Più pessimista Fabio Pasqualetti, docente dell’Università Salesiana, che nel testo ha pubblicato un saggio sui big data e la società del calcolo. «Il problema è che oggi gli algoritmi, e i dati che raccolgono, si usano per vendere consenso elettorale; ma sono sfruttati anche dalle assicurazioni che vogliono sapere tutto di te prima di stipulare una polizza; dalle banche, che devono decidere se darti il mutuo o no e da chiunque debba decidere se può o non può fidarsi di te.»

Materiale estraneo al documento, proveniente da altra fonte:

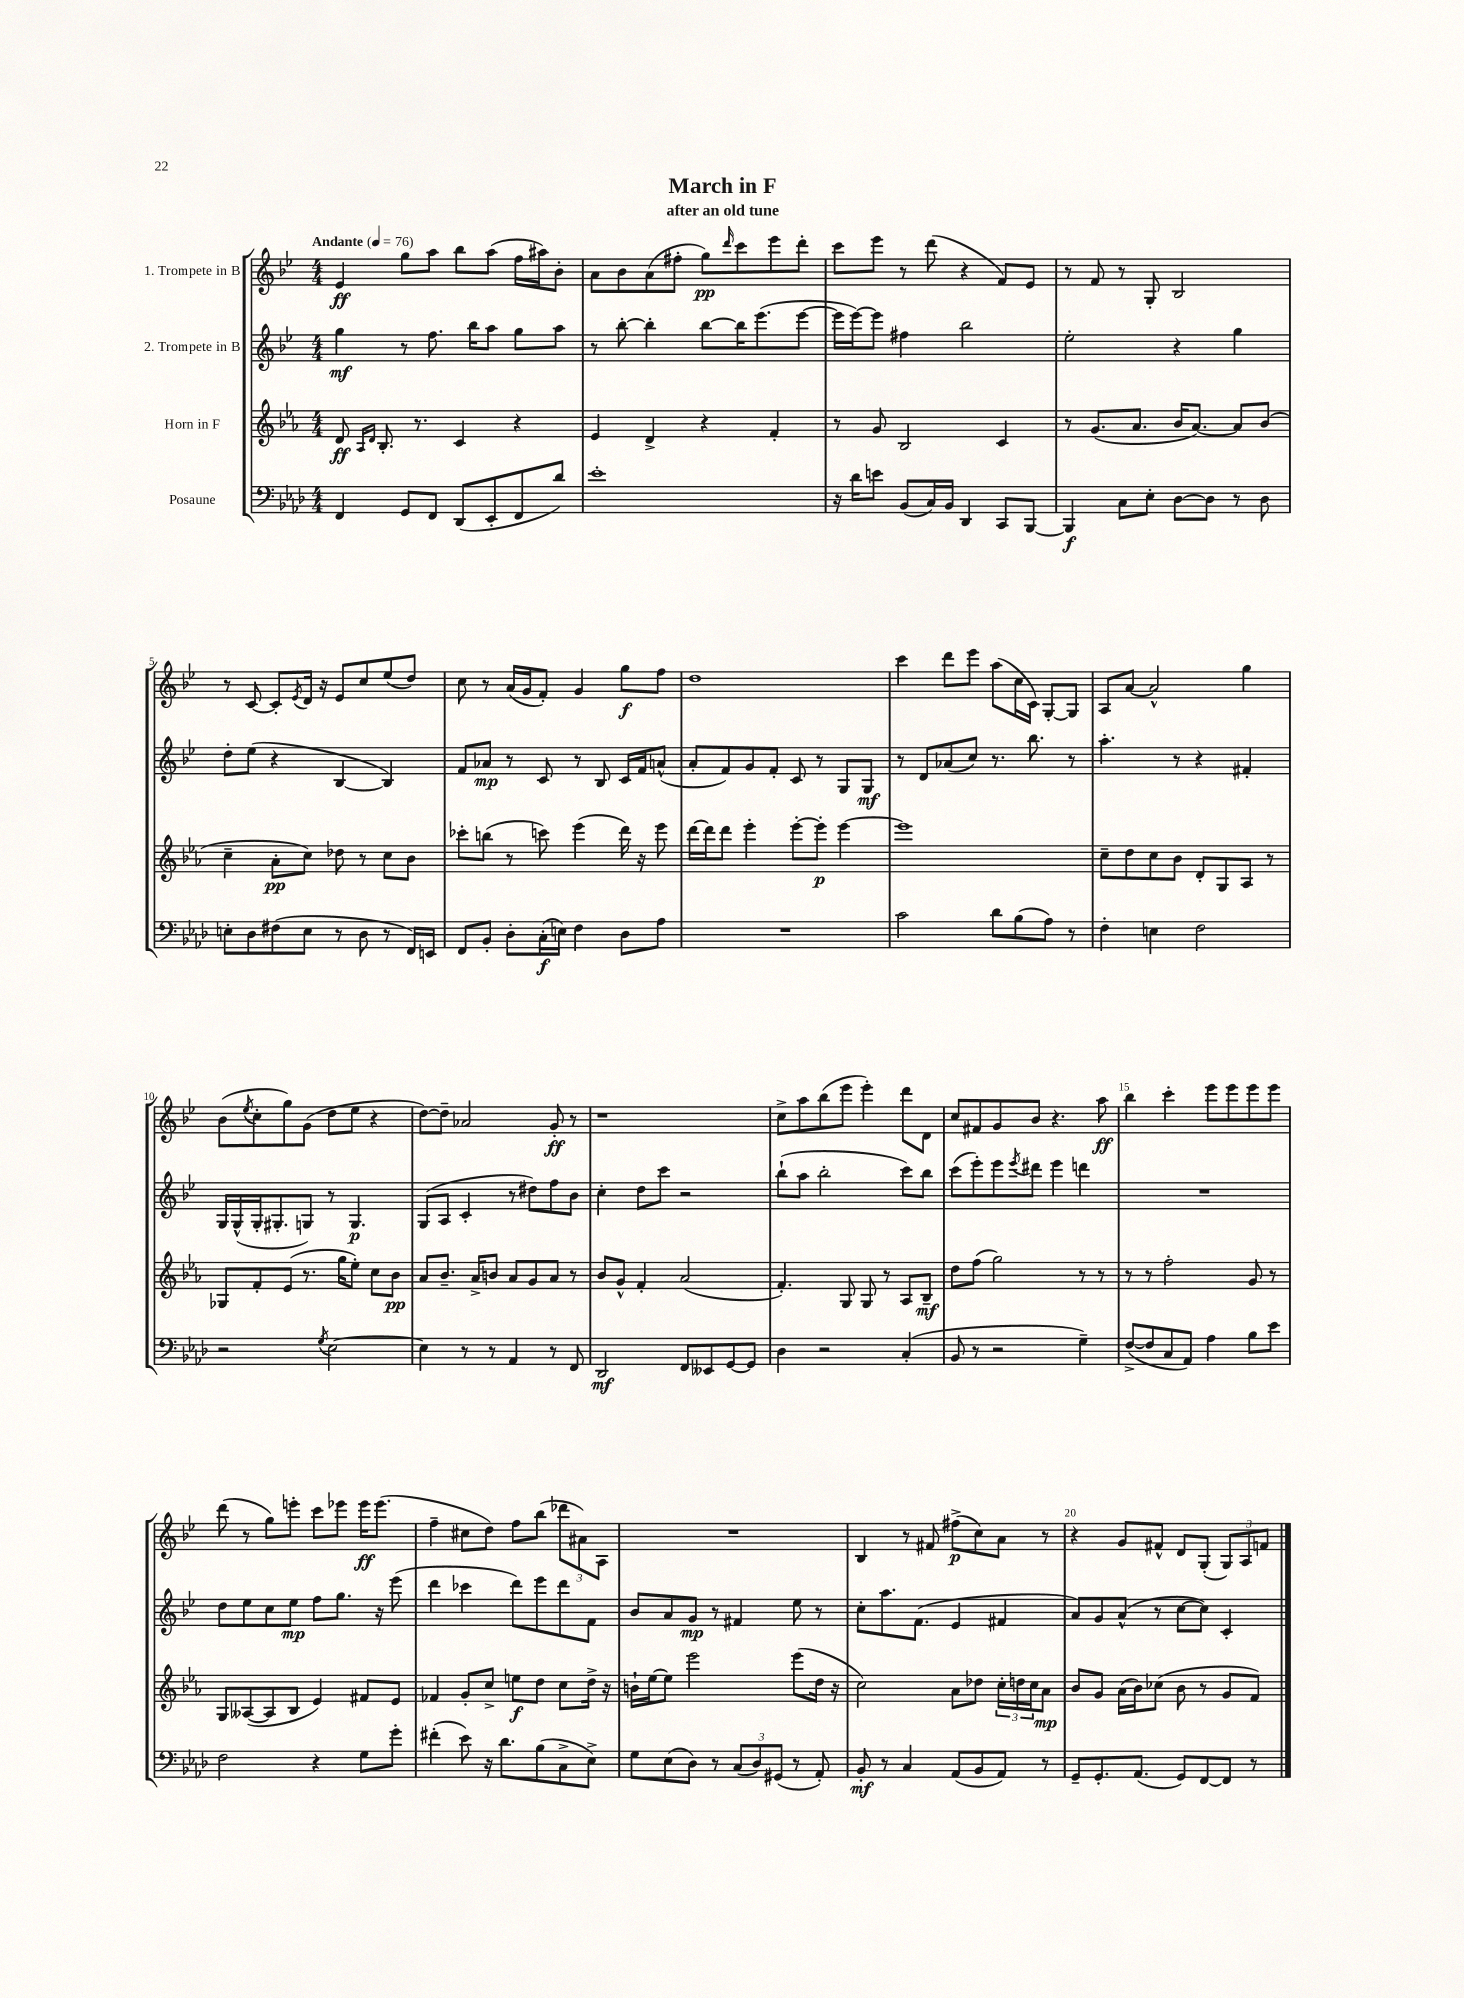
\header { title = "March in F" subtitle = "after an old tune" }
<<
\new StaffGroup <<
\new Staff = "s0" \with { instrumentName = "1. Trompete in B" } {
    \clef treble \key bes \major \numericTimeSignature \time 4/4 \tempo "Andante" 4 = 76
    ees'4\ff g''8 a''8 bes''8 a''8( f''16 ais''16) bes'8-. |
    a'8 bes'8 a'8( fis''8-. g''8\pp) \grace { d'''16 } c'''8 ees'''8 d'''8-. |
    c'''8 ees'''8 r8 d'''8( r4 f'8) ees'8 |
    r8 f'8 r8 g8-. bes2 |
    r8 c'8~ c'8-. \acciaccatura { ees'8 } d'16 r16 ees'8 c''8 ees''8( d''8) |
    c''8 r8 a'16( g'16 f'8-.) g'4 g''8\f f''8 |
    d''1 |
    c'''4 d'''8 ees'''8 a''8( c''16 c'16) g8~-. g8 |
    a8 a'8~ a'2-^ g''4 |
    bes'8( \acciaccatura { ees''8 } c''8-. g''8) g'8( d''8 ees''8 r4 |
    d''8~) d''8-- aes'2 g'8-.\ff r8 |
    r1 |
    c''8-> a''8 bes''8( ees'''8 ees'''4-.) d'''8 d'8 |
    c''8 fis'8 g'8 bes'8 r4. a''8\ff |
    bes''4 c'''4-. ees'''8 ees'''8 ees'''8 ees'''8 |
    d'''8( r8 g''8) e'''8-. c'''8 ees'''8 ees'''16\ff ees'''8.( |
    f''4-- cis''8 d''8) f''8 bes''8( \tuplet 3/2 { des'''8 ais'8) a8 } |
    R1 |
    bes4 r8 fis'8 fis''8->\p( c''8) a'8 r8 |
    r4 g'8 fis'8-^ d'8 g8-.( \tuplet 3/2 { g8) a8 f'8 } \bar "|." |
}
\new Staff = "s1" \with { instrumentName = "2. Trompete in B" } {
    \clef treble \key bes \major \numericTimeSignature \time 4/4
    g''4\mf r8 f''8. bes''16 a''8 g''8 a''8 |
    r8 bes''8~-. bes''4-. bes''8~ bes''16 ees'''8.( ees'''8~ |
    ees'''16 ees'''16~) ees'''8 fis''4 bes''2 |
    ees''2-. r4 g''4 |
    d''8-. ees''8( r4 bes4~ bes4) |
    f'8 aes'8\mp r8 c'8 r8 bes8 c'16 f'16 a'8-^( |
    a'8-. f'8) g'8 f'8-. c'8 r8 g8 g8\mf |
    r8 d'8 aes'8( c''8) r8. bes''8. r8 |
    a''4.-. r8 r4 fis'4-. |
    g16 g16-^( g16-. gis8.-. g8) r8 g4.\p |
    g8( a8 c'4-. r8 dis''8) f''8 bes'8 |
    c''4-. d''8 c'''8 r2 |
    bes''8-!( a''8 bes''2-. c'''8) bes''8 |
    c'''8( ees'''8-.) ees'''8 \acciaccatura { ees'''8 } dis'''8 ees'''4 d'''4 |
    R1 |
    d''8 ees''8 c''8 ees''8\mp f''8 g''8. r16 ees'''8( |
    d'''4 ces'''4 d'''8) ees'''8 d'''8 f'8 |
    bes'8 a'8 g'8\mp r8 fis'4 ees''8 r8 |
    c''8-. a''8. f'8.( ees'4 fis'4 |
    a'8) g'8 a'8-^( r8 c''8~ c''8) c'4-. \bar "|." |
}
\new Staff = "s2" \with { instrumentName = "Horn in F" } {
    \clef treble \key ees \major \numericTimeSignature \time 4/4
    d'8\ff \grace { aes16 d'16 } bes8.-. r8. c'4 r4 |
    ees'4 d'4-> r4 f'4-. |
    r8 g'8 bes2 c'4 |
    r8 g'8.( aes'8. bes'16 aes'8.~) aes'8 bes'8( |
    c''4-- aes'8-.\pp c''8) des''8 r8 c''8 bes'8 |
    ces'''8-. b''8( r8 c'''8) ees'''4( d'''16) r16 ees'''8 |
    d'''16~ d'''16 d'''8 ees'''4-. ees'''8~-. ees'''8-.\p ees'''4~ |
    ees'''1 |
    c''8-- d''8 c''8 bes'8 d'8-. g8 aes8 r8 |
    ges8 f'8-. ees'8( r8. g''16 ees''8-.) c''8 bes'8\pp |
    aes'8 bes'8.-- aes'16-> b'8 aes'8 g'8 aes'8 r8 |
    bes'8 g'8-^ f'4-. aes'2( |
    f'4.-.) g8 g8 r8 aes8 bes8--\mf |
    d''8 f''8( g''2) r8 r8 |
    r8 r8 f''2-. g'8 r8 |
    g8 aeses8~( aeses8 bes8 ees'4) fis'8 ees'8 |
    fes'4 g'8-. c''8-> e''8\f d''8 c''8 d''16-> r16 |
    b'16-! ees''16~ ees''8 ees'''2 ees'''8( d''16 r16 |
    c''2) aes'8 des''8 \tuplet 3/2 { c''16-. d''16 c''16 } aes'8\mp |
    bes'8 g'8 aes'16( bes'16) ces''8( bes'8 r8 g'8 f'8) \bar "|." |
}
\new Staff = "s3" \with { instrumentName = "Posaune" } {
    \clef bass \key aes \major \numericTimeSignature \time 4/4
    f,4 g,8 f,8 des,8( ees,8-. f,8 des'8) |
    ees'1-. |
    r16 des'16 e'8 bes,8( c16) bes,16 des,4 c,8 bes,,8~ |
    bes,,4\f c8 ees8-. des8~ des8 r8 des8 |
    e8-. des8 fis8( e8 r8 des8 r8 f,16) e,16 |
    f,8 bes,8-. des8-. c16-.\f( e16) f4 des8 aes8 |
    R1 |
    c'2 des'8 bes8( aes8) r8 |
    f4-. e4 f2 |
    r2 \acciaccatura { g8 } ees2~ |
    ees4 r8 r8 aes,4 r8 f,8 |
    des,2\mf f,8 eeses,8 g,8~ g,8 |
    des4 r2 c4-.( |
    bes,8 r8 r2 g4--) |
    f8~->( f8 c8 aes,8) aes4 bes8 ees'8 |
    f2 r4 g8 g'8-. |
    fis'4-.( ees'8) r16 des'8. bes8( c8-> ees8->) |
    g8 ees8( des8) r8 \tuplet 3/2 { c8( des8) gis,8( } r8 aes,8-.) |
    bes,8-.\mf r8 c4 aes,8( bes,8 aes,8) r8 |
    g,8-- g,8.-. aes,8.( g,8) f,8~ f,8 r8 \bar "|." |
}
>>
>>
\layout { \context { \Score \override BarNumber.break-visibility = ##(#f #t #t) barNumberVisibility = #(every-nth-bar-number-visible 5) } }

Quegli algoritmi sono alla fina fine funzionali a una logica economica e politica che persegue uno scopo: «eliminare l’umano, cioè la parte emotiva dell’essere umano e delle relazioni, perché dà fastidio, intralcia l’idea che la verità è nei dati». E invece sappiamo che non è vero, perché «già quando si decide quali dati raccogliere e come, già quando si costruisce l’algoritmo, si è influenzati da condizionamenti socioculturali», inoltre «anche i dati hanno bisogno di essere letti, interpretati, e par farlo bisogna scegliere una logica, una cornice entro i quali leggerli». Insomma, anche gli algoritmi, e in genere la tecnologia sono al servizio del potere, e in più, invece di metterci in relazione con gli altri, ci rendono sempre più isolati, ci chiudono dentro bolle in cui vediamo solo persone, cose, idee che gli algoritmi hanno scelto per noi, personalizzandole, o meglio “individualizzandole”, secondo una logica che non siamo stati noi a scegliere. «Ma l’identità», secondo Pasqualetti, «non si autogenera: si costruisce nell’incontro con l’altro e nell’agire dentro relazioni (“ero affamato e mi hai dato da mangiare”), dunque dentro una comunità.

Allora, per reagire alla crisi della parola che ci attanaglia, serve un’educazione non solo tecnica, ma anche politica (Pasqualetti), un’informazione al servizio dei cittadini (Melodia), e la capacità di recuperare il senso dell’informazione e della comunicazione (Romeo).